We meet a harried mother with too many mouths to feed; a pregnant victim of incest; a young girl who will die of sepsis because she took matters into her own hands (the classic high school debate trio). We slide down some ethical slippery slopes, learn the dark price of revenge, encounter a cartoonish zealot or two, and land very neatly in the limp and decorous middle: “It is possible to think a thing is necessary and right,” our narrator explains, “and not want to do it”. Yep. Sure. Great. Thanks. Tell me some more about clowns, while I try to calculate just how many women on this planet aren’t in charge of their bodies.

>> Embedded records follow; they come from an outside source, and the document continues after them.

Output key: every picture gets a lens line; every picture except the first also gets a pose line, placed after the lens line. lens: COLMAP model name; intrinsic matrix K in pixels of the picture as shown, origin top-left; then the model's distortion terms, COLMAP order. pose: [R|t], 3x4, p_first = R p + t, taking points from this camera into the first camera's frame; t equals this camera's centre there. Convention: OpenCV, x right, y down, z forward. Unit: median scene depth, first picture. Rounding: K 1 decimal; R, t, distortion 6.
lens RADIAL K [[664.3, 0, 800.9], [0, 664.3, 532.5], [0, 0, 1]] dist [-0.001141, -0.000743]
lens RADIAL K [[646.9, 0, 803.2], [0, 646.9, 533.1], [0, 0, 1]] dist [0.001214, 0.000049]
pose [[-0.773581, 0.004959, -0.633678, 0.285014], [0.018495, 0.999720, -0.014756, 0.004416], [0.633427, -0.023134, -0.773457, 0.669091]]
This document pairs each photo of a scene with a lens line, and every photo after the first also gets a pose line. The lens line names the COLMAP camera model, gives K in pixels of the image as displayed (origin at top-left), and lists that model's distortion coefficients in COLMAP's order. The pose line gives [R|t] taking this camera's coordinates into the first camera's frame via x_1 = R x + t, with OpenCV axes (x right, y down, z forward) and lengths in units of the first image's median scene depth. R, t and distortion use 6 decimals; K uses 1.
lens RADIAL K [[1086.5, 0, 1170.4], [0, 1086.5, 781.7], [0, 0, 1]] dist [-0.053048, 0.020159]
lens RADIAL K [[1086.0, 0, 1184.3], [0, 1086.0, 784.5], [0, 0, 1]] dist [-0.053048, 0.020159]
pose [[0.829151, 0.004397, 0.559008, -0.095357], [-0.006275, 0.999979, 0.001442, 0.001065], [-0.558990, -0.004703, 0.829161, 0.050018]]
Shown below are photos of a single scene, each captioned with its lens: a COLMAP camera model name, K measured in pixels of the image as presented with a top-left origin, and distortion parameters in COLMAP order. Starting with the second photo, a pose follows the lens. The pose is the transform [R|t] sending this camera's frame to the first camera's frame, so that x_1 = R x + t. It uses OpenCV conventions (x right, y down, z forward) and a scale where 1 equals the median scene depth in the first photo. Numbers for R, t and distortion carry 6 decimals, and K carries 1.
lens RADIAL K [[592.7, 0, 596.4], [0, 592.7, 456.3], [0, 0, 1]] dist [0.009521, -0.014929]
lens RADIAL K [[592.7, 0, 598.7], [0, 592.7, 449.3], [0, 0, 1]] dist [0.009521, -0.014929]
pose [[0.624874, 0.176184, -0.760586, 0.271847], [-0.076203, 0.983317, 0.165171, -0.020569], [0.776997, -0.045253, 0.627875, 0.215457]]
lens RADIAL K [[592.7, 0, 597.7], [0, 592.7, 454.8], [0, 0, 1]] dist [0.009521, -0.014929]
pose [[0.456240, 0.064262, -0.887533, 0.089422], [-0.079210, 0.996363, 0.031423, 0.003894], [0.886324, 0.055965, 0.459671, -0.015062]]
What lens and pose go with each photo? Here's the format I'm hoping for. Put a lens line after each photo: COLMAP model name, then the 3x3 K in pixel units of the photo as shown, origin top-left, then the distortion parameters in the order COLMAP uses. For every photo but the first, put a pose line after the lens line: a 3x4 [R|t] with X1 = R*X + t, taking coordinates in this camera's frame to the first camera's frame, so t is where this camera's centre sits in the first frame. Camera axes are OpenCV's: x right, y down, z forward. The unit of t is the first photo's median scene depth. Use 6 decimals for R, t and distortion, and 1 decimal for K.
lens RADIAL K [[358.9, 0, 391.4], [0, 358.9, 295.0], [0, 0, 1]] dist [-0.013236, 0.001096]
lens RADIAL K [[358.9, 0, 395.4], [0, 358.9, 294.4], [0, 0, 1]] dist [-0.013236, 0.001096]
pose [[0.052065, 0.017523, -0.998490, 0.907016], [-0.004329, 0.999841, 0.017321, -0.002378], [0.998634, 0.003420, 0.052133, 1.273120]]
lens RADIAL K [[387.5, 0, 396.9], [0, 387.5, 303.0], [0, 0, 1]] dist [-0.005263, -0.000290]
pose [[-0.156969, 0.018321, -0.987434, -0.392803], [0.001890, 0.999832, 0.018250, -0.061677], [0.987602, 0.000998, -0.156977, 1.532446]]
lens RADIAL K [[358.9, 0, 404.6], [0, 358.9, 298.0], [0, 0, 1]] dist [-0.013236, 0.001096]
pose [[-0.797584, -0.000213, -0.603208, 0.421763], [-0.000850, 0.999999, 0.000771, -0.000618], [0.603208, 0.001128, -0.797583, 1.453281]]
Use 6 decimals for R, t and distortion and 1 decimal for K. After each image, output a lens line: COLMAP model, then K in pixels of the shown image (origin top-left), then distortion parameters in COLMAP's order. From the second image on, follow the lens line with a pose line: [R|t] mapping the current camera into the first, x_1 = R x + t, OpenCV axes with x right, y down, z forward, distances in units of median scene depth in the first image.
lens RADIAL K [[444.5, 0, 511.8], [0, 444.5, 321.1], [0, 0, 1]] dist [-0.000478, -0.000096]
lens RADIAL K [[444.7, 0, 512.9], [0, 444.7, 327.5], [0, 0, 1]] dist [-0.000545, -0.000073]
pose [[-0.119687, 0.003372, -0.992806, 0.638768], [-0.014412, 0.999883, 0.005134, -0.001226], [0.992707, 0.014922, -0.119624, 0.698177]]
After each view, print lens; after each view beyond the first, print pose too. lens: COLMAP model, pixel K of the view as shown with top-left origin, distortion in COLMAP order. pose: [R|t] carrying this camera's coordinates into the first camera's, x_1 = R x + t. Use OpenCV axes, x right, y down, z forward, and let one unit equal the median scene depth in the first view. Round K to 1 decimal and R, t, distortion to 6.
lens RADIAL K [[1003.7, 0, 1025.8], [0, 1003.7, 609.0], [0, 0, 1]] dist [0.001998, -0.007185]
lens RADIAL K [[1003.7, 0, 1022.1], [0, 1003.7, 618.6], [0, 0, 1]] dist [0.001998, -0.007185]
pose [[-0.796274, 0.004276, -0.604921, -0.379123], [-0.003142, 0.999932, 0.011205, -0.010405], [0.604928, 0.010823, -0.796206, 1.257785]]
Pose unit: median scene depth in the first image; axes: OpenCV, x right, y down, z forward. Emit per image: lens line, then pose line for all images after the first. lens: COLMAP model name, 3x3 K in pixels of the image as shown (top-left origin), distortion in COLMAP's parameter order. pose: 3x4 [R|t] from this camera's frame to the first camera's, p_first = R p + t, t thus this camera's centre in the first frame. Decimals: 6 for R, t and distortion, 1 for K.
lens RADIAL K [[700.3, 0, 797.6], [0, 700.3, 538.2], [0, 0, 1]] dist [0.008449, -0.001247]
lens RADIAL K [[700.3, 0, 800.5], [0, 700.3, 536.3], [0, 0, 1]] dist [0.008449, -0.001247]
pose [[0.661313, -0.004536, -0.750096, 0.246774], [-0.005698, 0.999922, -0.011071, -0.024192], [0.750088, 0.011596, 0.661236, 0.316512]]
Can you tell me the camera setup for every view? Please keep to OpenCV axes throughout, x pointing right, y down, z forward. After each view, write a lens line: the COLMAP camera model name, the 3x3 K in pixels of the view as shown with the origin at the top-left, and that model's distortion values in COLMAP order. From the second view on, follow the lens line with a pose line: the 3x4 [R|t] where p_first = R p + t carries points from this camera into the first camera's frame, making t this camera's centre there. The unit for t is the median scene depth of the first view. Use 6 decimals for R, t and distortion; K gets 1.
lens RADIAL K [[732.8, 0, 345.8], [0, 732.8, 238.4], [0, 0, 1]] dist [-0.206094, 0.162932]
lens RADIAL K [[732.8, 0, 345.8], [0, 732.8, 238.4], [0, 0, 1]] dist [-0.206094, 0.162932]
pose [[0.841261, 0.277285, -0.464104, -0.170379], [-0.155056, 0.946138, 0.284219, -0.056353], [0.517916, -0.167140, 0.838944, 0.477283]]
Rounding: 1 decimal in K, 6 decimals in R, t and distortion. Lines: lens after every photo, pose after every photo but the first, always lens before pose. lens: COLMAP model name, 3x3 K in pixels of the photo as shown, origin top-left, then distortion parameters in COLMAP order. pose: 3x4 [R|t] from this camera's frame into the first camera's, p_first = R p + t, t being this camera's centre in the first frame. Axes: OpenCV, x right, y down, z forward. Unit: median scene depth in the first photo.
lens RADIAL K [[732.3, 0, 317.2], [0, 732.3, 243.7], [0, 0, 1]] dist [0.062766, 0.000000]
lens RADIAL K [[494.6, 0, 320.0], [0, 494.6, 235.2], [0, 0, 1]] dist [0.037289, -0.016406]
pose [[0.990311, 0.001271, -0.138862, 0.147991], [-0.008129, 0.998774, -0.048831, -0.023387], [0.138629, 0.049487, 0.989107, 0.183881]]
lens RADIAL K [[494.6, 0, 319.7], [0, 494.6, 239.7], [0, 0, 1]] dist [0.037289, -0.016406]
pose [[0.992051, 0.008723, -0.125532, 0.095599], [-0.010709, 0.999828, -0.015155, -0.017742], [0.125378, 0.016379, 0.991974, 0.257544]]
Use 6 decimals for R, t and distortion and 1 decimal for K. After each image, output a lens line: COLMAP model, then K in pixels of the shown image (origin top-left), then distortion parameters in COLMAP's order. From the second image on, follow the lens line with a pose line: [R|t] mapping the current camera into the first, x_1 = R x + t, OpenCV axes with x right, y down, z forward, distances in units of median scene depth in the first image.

Am I being unfair to Ackland? I’ve been grappling with this question for weeks now, trying to pin my fury down. Sometimes a piece of art comes along that crystallises all of your cultural misgivings. That is what has happened here. There are many perfectly commendable things to say about Hurdy Gurdy (and its perfectly commendable intentions), and I’m sure that other people will say them. But Ackland’s future fable will change no minds and shake no certainties. Anti-abortion readers won’t go near it. pro-choice readers will feel mildly righteous. This book has been called “timely”. It is decades too late.